Running LLMs Locally in 2023: Hardware Configs for Every Budget

Simi included in AI

2023-07-15 620 words 3 minutes

Contents

Clear Thing First

This article doesn’t hype any product—just real benchmark numbers. Different budgets run different models, and more expensive isn’t always better.

Real Benchmarks by Tier

Tier 1: Mac (Entry Level)

Config: MacBook Pro M1 16GB or Mac Studio M1 Max 64GB

        
# Models that actually run
ollama run llama2          # 7B model, smooth
ollama run codellama       # coding-specialized 7B, barely

# After quantization (Q4)
ollama run llama2:7b-q4    # 4GB VRAM usage, acceptable

Metric	M1 16GB	M1 Max 64GB
llama2 7B inference speed	~15 tokens/s	~25 tokens/s
RAM usage	14GB (full)	20GB
Can run 13B?	❌ Not enough RAM	❌ Barely

Conclusion: sufficient for daily coding assistance, don’t expect too much.

Tier 2: Gaming Laptop (Mainstream)

Config: RTX 4070 8GB or RTX 4080 12GB

        
# ollama supports NVIDIA GPU acceleration
export OLLAMA_VULKAN=1
ollama run llama2          # runs at 30+ tokens/s on 4070

Metric	RTX 4070 8GB	RTX 4080 12GB
llama2 7B speed	~35 tokens/s	~50 tokens/s
llama2 13B speed	~15 tokens/s	~35 tokens/s
Can run 70B?	❌ VRAM not enough	❌ Still not enough
Power draw	~200W	~300W

Conclusion: RTX 4080 is the best value choice. RTX 4070 works, RTX 4080 is better.

Tier 3: Desktop (Enthusiast)

Config: RTX 3090 24GB or RTX 4090 24GB

        
# RTX 3090/4090 can run 70B models (quantized)
ollama run llama2:70b-q4

# Real speed
# RTX 4090 + 70B Q4: ~15 tokens/s

Metric	RTX 3090 24GB	RTX 4090 24GB
llama2 70B Q4 speed	~10 tokens/s	~15 tokens/s
70B Q4 VRAM usage	20GB	20GB
Power draw	~350W	~450W
Value	Medium	High (relatively)

Conclusion: if you want to run 70B models, you need at least 24GB VRAM. RTX 4090 is 50% faster than 3090 with lower power consumption.

Tier 4: Professional (Server)

Config: NVIDIA A100 40GB or A6000 48GB

        
# Datacenter cards, not discussing price (you all know)
ollama run llama2:70b      # run at full precision, no quantization
# Speed: ~60 tokens/s

This tier is for companies or teams—individual developers rarely need this.

Recommendations by Use Case

Scenario 1: Daily Coding Assistance (Budget $500-1000)

Recommended config: RTX 4070 8GB + 32GB RAM + i5/i7 CPU

Total: ~$800-1000

Can do:
- llama2 7B runs smoothly
- codellama 7B runs smoothly
- Run 13B with quantization

Cannot do:
- Run 70B models
- Efficiently process long documents

Real experience: Mac Studio M2 Max 64GB is also an option at ~$4000, but lower power consumption and silent—good for running continuously.

Scenario 2: Heavy Usage (Budget $2000-3000)

Recommended config: RTX 4080 12GB + 64GB RAM

Total: ~$2500

Can do:
- llama2 13B runs smoothly
- Run 70B quantized (~10 tokens/s)
- Use as team shared inference server

Good for:
- Small team daily use
- Individual developers needing slightly larger models

Scenario 3: Professional Use (Budget $5000+)

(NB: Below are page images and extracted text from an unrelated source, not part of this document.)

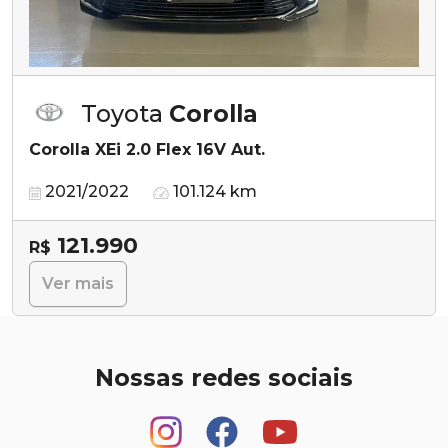
Toyota
Corolla
Corolla XEi 2.0 Flex 16V Aut.
2021/2022
101.124 km
121.990
R$
Ver mais
Nossas redes sociais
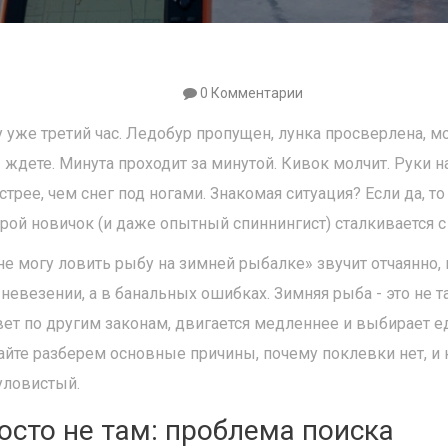
0 Комментарии
ду уже третий час. Ледобур пропущен, лунка просверлена,
 ждете. Минута проходит за минутой. Кивок молчит. Руки н
трее, чем снег под ногами. Знакомая ситуация? Если да, то
ой новичок (и даже опытный спиннингист) сталкивается с
не могу ловить рыбу на зимней рыбалке» звучит отчаянно, 
 невезении, а в банальных ошибках. Зимняя рыба - это не т
вет по другим законам, двигается медленнее и выбирает е
йте разберем основные причины, почему поклевки нет, и 
 уловистый.
осто не там: проблема поиска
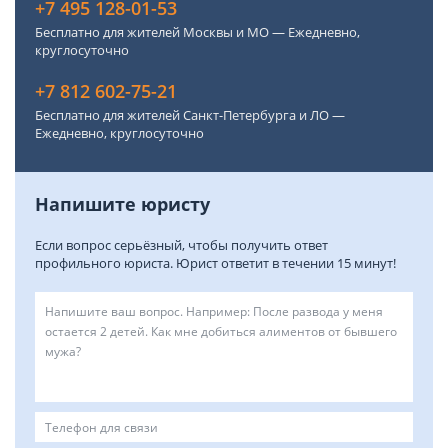
+7 495 128-01-53
Бесплатно для жителей Москвы и МО — Ежедневно,
круглосуточно
+7 812 602-75-21
Бесплатно для жителей Санкт-Петербурга и ЛО —
Ежедневно, круглосуточно
Напишите юристу
Если вопрос серьёзный, чтобы получить ответ
профильного юриста. Юрист ответит в течении 15 минут!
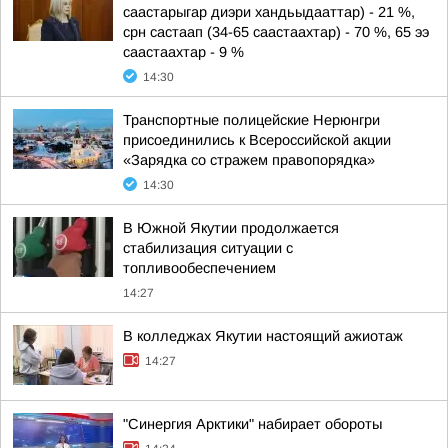
саастарыгар диэри хандьыдааттар) - 21 %,
срн састаап (34-65 саастаахтар) - 70 %, 65 ээ
саастаахтар - 9 %
14:30
Транспортные полицейские Нерюнгри
присоединились к Всероссийской акции
«Зарядка со стражем правопорядка»
14:30
В Южной Якутии продолжается
стабилизация ситуации с
топливообеспечением
14:27
В колледжах Якутии настоящий ажиотаж
14:27
"Синергия Арктики" набирает обороты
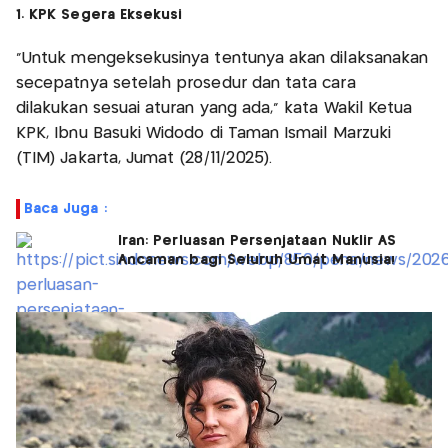
1. KPK Segera Eksekusi
"Untuk mengeksekusinya tentunya akan dilaksanakan
secepatnya setelah prosedur dan tata cara
dilakukan sesuai aturan yang ada," kata Wakil Ketua
KPK, Ibnu Basuki Widodo di Taman Ismail Marzuki
(TIM) Jakarta, Jumat (28/11/2025).
Baca Juga :
Iran: Perluasan Persenjataan Nuklir AS
Ancaman bagi Seluruh Umat Manusia!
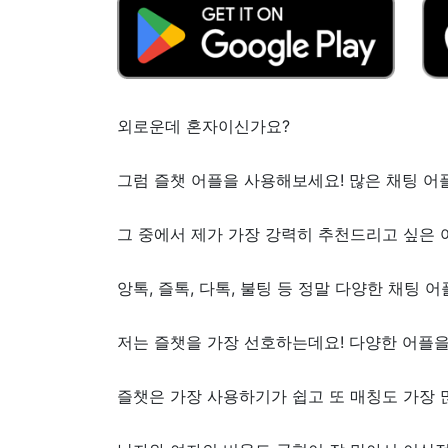
외로운데 혼자이신가요?
그럼 즐챗 어플을 사용해보세요! 많은 채팅 어
그 중에서 제가 가장 강력히 추천드리고 싶은 
앙톡, 즐톡, 다톡, 불팅 등 정말 다양한 채팅 
저는 즐챗을 가장 선호하는데요! 다양한 어플
즐챗은 가장 사용하기가 쉽고 또 매칭도 가장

Recommended config: RTX 4090 24GB + 128GB RAM

Total: ~$5500-6000

Can do:
- llama2 70B Q4 runs smoothly (~15 tokens/s)
- Can also run full-precision 70B (though slower)
- Use as small team main inference server

Practical Advice

Don’t buy more hardware than you need.

        
        
        
    
# Decision tree
if need to run 70B model:
    → At least RTX 3090 24GB (budget $5000+)
elif need to run 13B model:
    → RTX 4080 12GB (budget $2500+)
elif just daily coding assistance:
    → Mac Studio M2 Max (budget $4000)
    → Or RTX 4070 8GB (budget $1500)

Conclusion

Mid-2023 local LLM hardware choices:

$0-500: Use Ollama + Mac (M1/M2), 7B model is sufficient
$1000-2000: RTX 4070 8GB, 13B model usable
$2500-3500: RTX 4080 12GB, 70B quantized runs
$5000+: RTX 4090 24GB or professional cards

Most important point: first clarify what model you want to run, then decide what hardware to buy. Overbuying for small models is wasteful; buying inadequate hardware that can’t run your models is worse.